Art Histories Seminar
Mo 28 Jan 2019 – Di 29 Jan 2019

Cape Verde and the Atlantic: Crossroads of People, Goods and Capital Investments (1460-1610)

Organized by Carlo Taviani (Rome) and others in cooperation with Villa I Tatti – The Harvard University Center for Italian Renaissance Studies, the Kunsthistorisches Institut in Florenz, and the Forum Transregionale Studien, Berlin.

Cidade Velha, Cape Verde

Peroulinho (column), early 16th century, Cidade Velha (Pillory Square), Isle of Santiago, Cape Verde © Cayambe, Wikipedia, under CC BY-SA 3.0.
Peroulinho (column), early 16th century, Cidade Velha (Pillory Square), Isle of Santiago, Cape Verde © Cayambe, Wikipedia, under CC BY-SA 3.0.

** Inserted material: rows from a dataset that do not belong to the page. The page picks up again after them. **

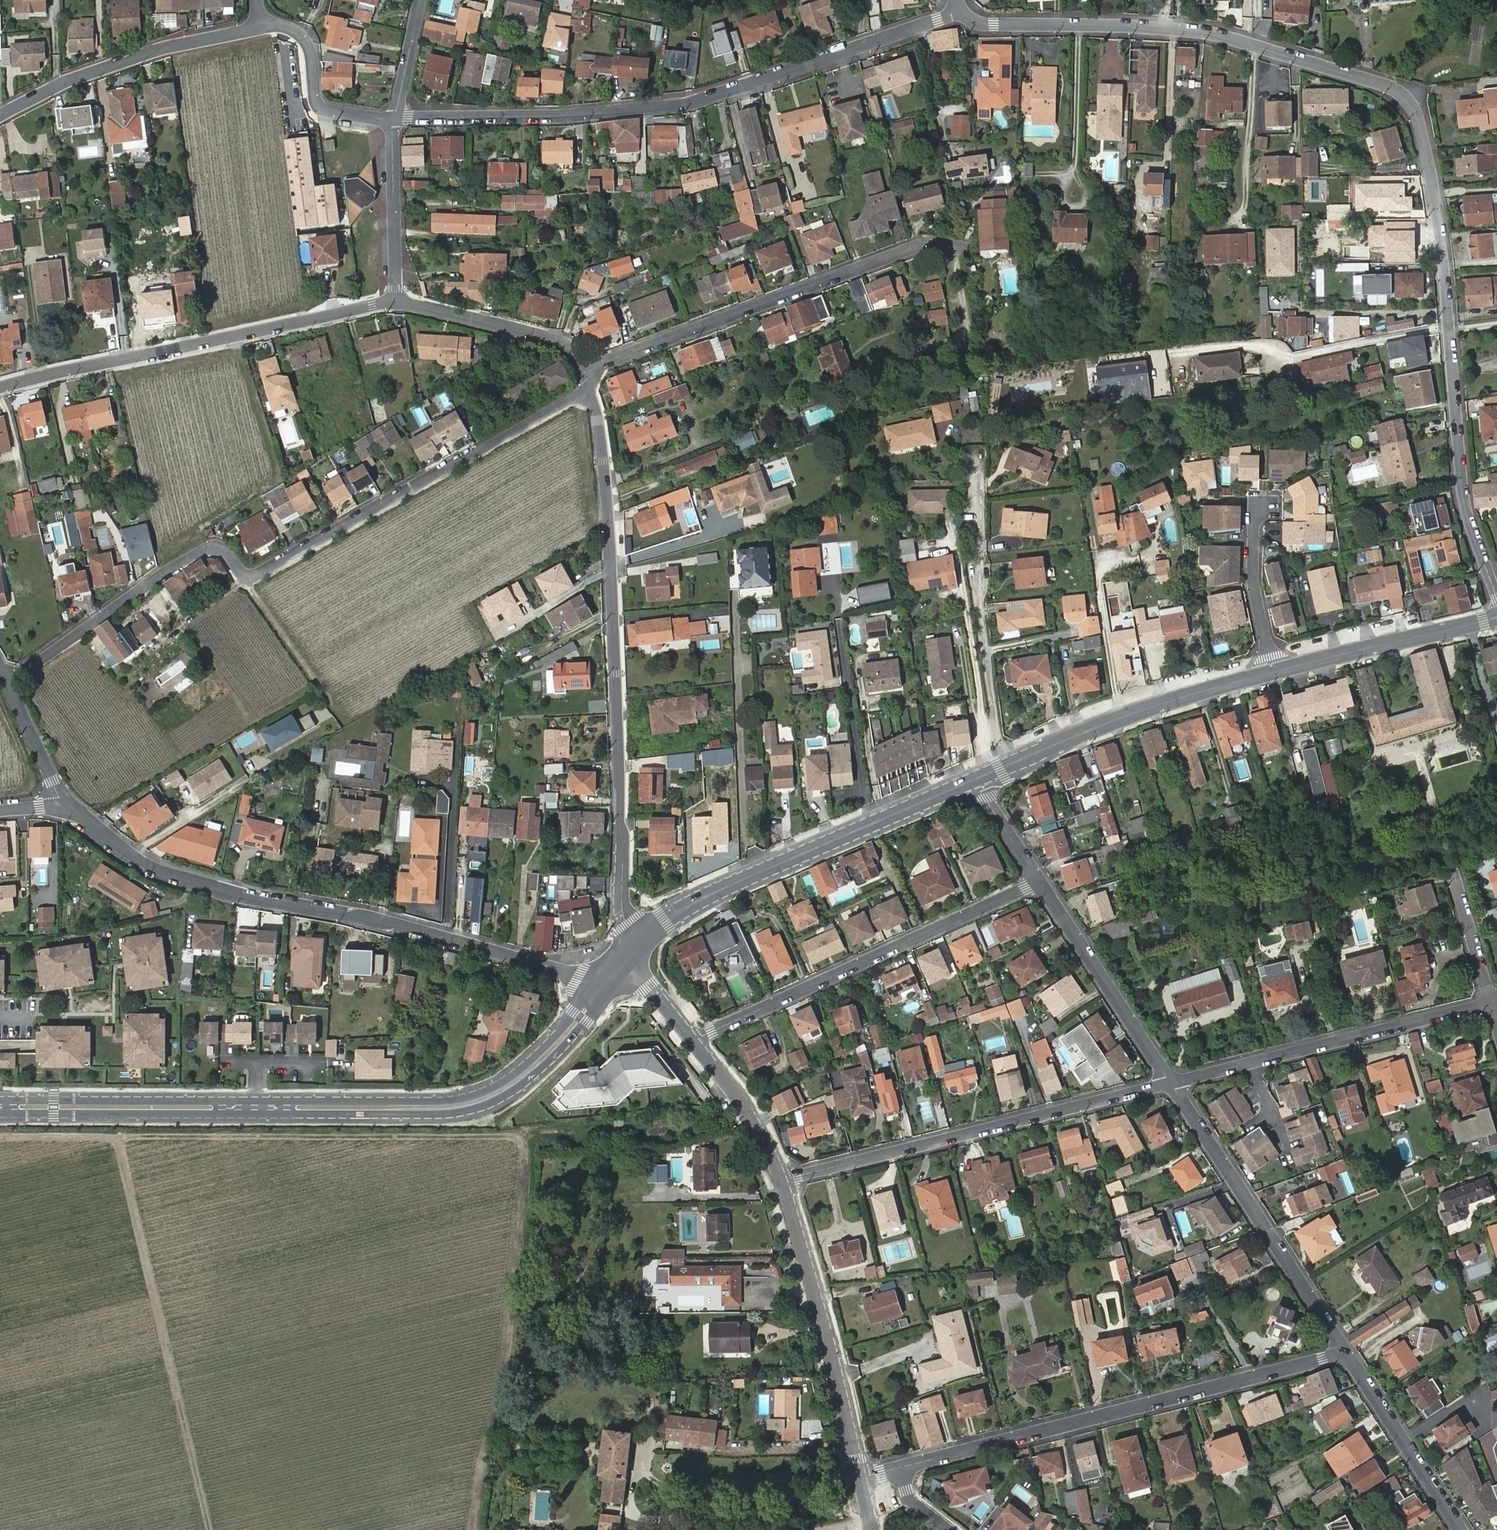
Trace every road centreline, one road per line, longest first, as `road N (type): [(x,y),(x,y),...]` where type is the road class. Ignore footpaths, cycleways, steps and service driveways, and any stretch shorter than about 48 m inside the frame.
road 1 (unclassified): [(959,13),(984,24),(1192,31),(1408,99),(1420,120),(1442,250),(1463,489),(1496,596)]
road 2 (track): [(0,1137),(519,1136),(526,1145),(506,1383),(473,1529)]
road 3 (residential): [(8,681),(198,553),(221,550),(240,573),(256,575),(591,392)]
road 4 (secondary): [(0,1108),(458,1106),(521,1078),(620,971)]
road 5 (unclassified): [(65,806),(139,863),(191,882),(371,918),(580,976),(620,971)]
road 6 (unclassified): [(620,971),(627,924),(611,532),(591,392)]
road 7 (unclassified): [(959,13),(679,106),(394,118)]
road 8 (residential): [(898,1469),(1348,1352)]
road 9 (secondary): [(620,971),(664,921),(701,899),(975,780)]
road 10 (unclassified): [(0,389),(396,303)]
road 11 (track): [(118,1137),(208,1529)]
road 12 (residential): [(588,371),(926,245),(966,250)]
road 13 (residential): [(783,1179),(1170,1082)]
road 14 (residential): [(694,1040),(1039,880)]
road 15 (residential): [(1170,1082),(1492,1001)]
road 16 (residential): [(1170,1082),(1348,1352)]
road 17 (residential): [(783,1179),(862,1476)]
road 18 (unclassified): [(1010,765),(1000,747),(976,568),(975,467)]
road 19 (secondary): [(1010,765),(1113,720),(1274,671)]
road 20 (unclassified): [(0,118),(68,82),(160,49),(260,27)]
road 21 (residential): [(1039,880),(1170,1082)]
road 22 (secondary): [(1274,671),(1496,618)]
road 23 (residential): [(1348,1352),(1463,1529)]
road 24 (unclassified): [(588,371),(552,336),(396,303)]
road 25 (unclassified): [(394,118),(325,111),(315,98),(310,47),(284,28),(260,27)]
road 26 (unclassified): [(396,303),(394,118)]
road 27 (residential): [(1274,671),(1253,583),(1255,513),(1263,507)]
road 28 (residential): [(694,1040),(737,1095),(783,1179)]
road 29 (track): [(248,576),(326,696)]
road 30 (unclassified): [(8,681),(65,806)]
road 31 (residential): [(1492,1001),(1455,875)]
road 32 (unclassified): [(394,118),(420,0)]

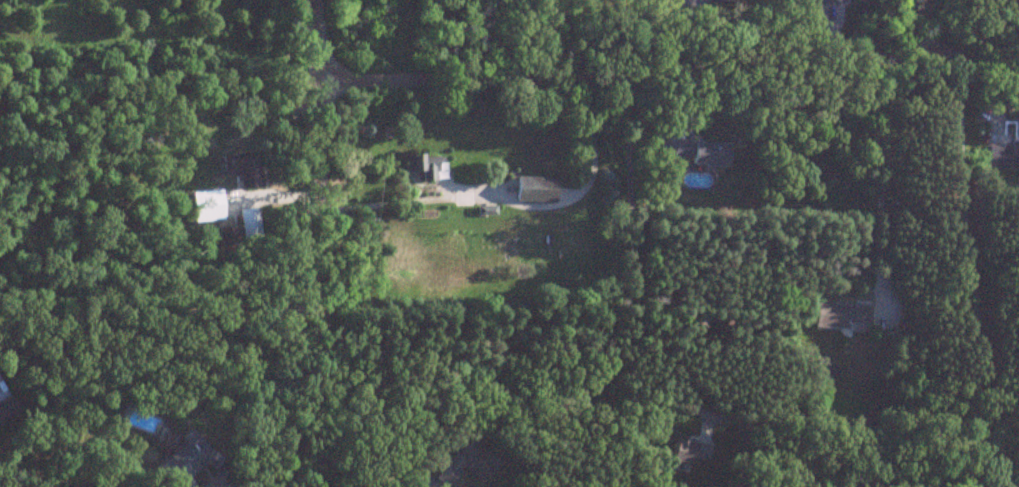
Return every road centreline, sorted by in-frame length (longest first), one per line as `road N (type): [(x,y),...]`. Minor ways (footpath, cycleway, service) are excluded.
road 1 (residential): [(316,86),(775,55),(1018,51)]
road 2 (residential): [(317,486),(313,0)]

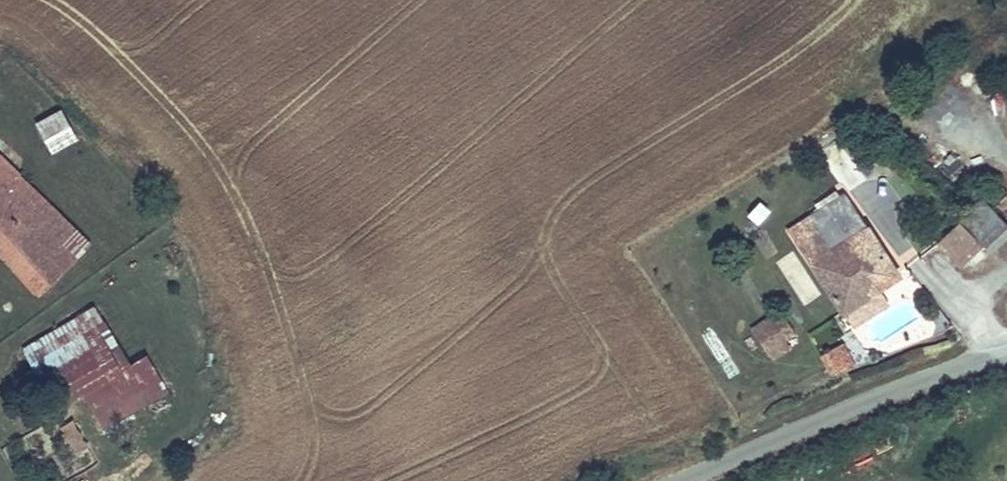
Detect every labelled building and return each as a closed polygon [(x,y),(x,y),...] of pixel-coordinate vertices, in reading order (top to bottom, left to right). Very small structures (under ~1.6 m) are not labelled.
[(45,137),(72,124),(63,108),(36,123),(45,137)] [(45,137),(53,154),(80,139),(72,124),(45,137)] [(948,133),(940,144),(967,165),(976,154),(948,133)] [(12,269),(69,218),(33,182),(11,161),(0,151),(0,255),(12,269)] [(911,276),(860,196),(807,229),(858,311),(911,276)] [(759,198),(746,213),(758,223),(771,208),(759,198)] [(1006,258),(1006,214),(997,203),(951,243),(976,271),(999,250),(1006,258)] [(69,218),(12,269),(41,297),(93,244),(69,218)] [(82,389),(132,362),(95,304),(22,346),(56,405),(82,389)] [(767,327),(782,349),(801,334),(808,329),(793,309),(767,327)] [(801,334),(782,349),(788,357),(808,344),(801,334)] [(865,364),(855,343),(848,347),(857,367),(865,364)] [(848,347),(835,354),(843,371),(857,367),(848,347)] [(132,362),(82,389),(112,438),(172,398),(149,353),(132,362)] [(74,454),(89,447),(75,418),(58,428),(74,454)]
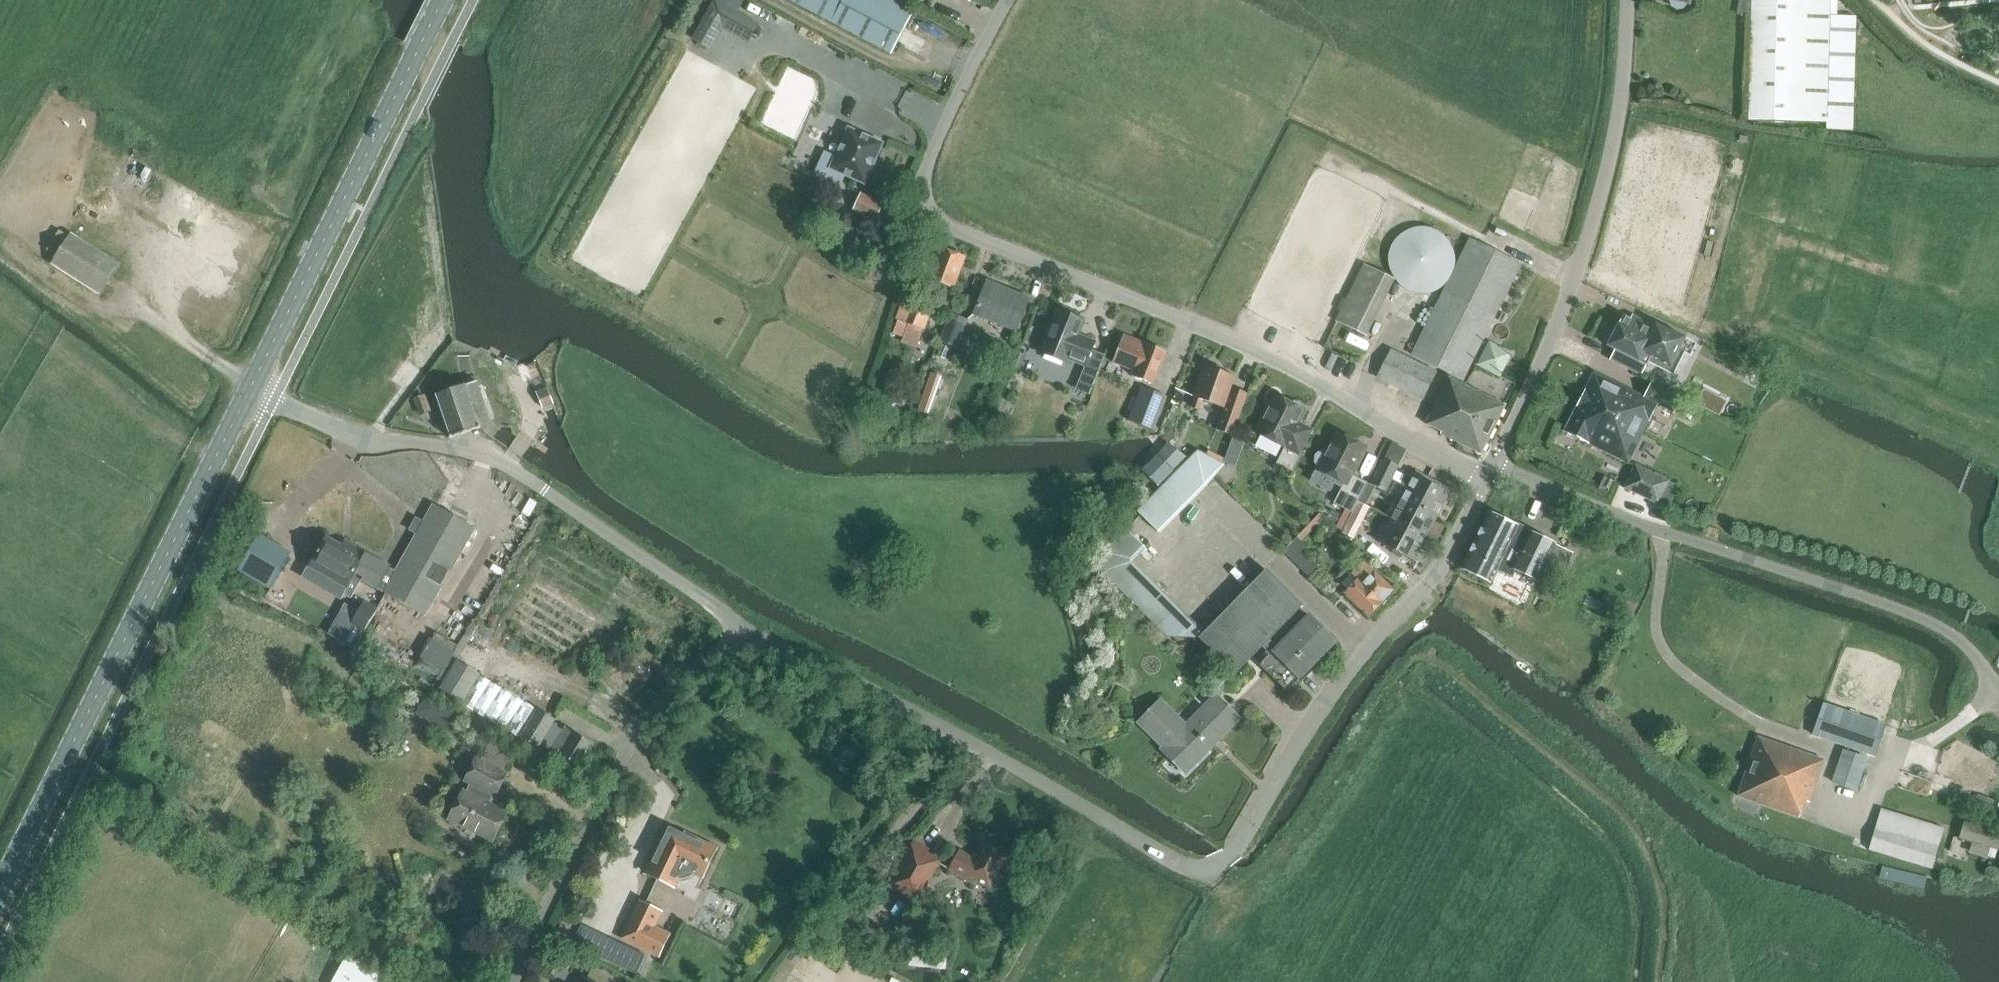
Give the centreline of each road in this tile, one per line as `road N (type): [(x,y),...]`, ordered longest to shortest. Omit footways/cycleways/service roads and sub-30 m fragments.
road 1 (unclassified): [(735,627),(881,692),(1180,862),(1215,866),(1330,694),(1418,593),(1488,475)]
road 2 (unclassified): [(1488,475),(1266,359),(937,225),(924,200),(928,166),(1011,0)]
road 3 (unclassified): [(1998,691),(1960,639),(1910,610),(1662,535),(1493,463)]
road 4 (tertiary): [(0,891),(246,389)]
road 5 (unclassified): [(735,627),(713,603),(505,464),(471,449),(365,440),(246,389)]
road 6 (unclassified): [(1493,463),(1561,319),(1599,201),(1623,99),(1627,0)]
road 7 (tertiary): [(246,389),(442,0)]
road 8 (unclassified): [(512,981),(623,742),(735,627)]

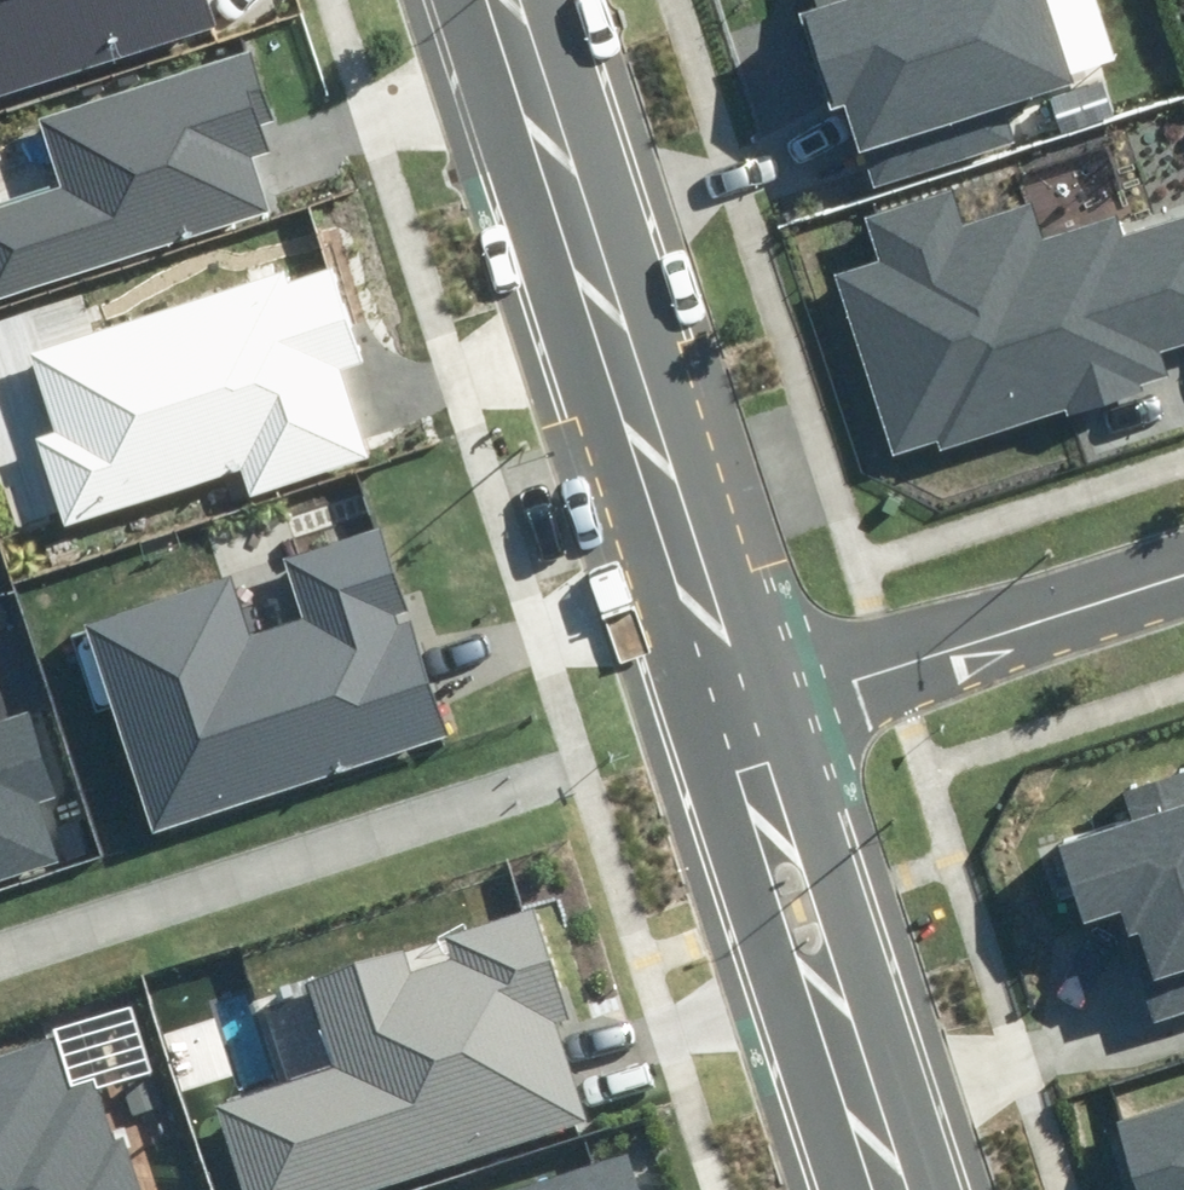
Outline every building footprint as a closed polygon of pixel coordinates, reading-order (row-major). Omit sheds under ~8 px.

The seminar will explore two perspectives on the early modern history of Cape Verde and their entanglements. First, the historical links between Cape Verde, Africa and the Mediterranean. Second, the genesis of the trade and movement of goods, merchants, objects, enslaved people, and institutions from Cape Verde towards the Americas. Both perspectives have not been studied in detail, even less so their entanglements. Although the transatlantic routes from Cape Verde are a well-known subject, the history of their emergence in the early Cinquecento has not yet been deeply analyzed. 

In this seminar, scholars will present new findings from often overlooked archives with focus on merchant communities such as Jewish and Italian. The conference will focus on a specific time-period: from the entrance of European merchants into Cape Verde until the first decade of the seventeenth-century (roughly 1460-1610). We will use an interdisciplinary approach, incorporating the fields of economic history, the history of art, and archaeology. Scholars will present papers on merchants, ivories, textile, maps, enslaved people, routes and communication corridors, economic institutions (contracts and practices), and relics. Scholars participating in the conference will take two methodological approaches. A first group will employ a wide-picture view, bringing together a diverse array of subjects such as slavery, creolization, trade routes and circulation of people and goods between West Africa and the Atlantic. A second group will focus on the archeology, the history of art and history of Cape Verde, in particular the early creolization of African, Portuguese and Genoese peoples, and on the connections between Cape Verde, the African continent and the Americas.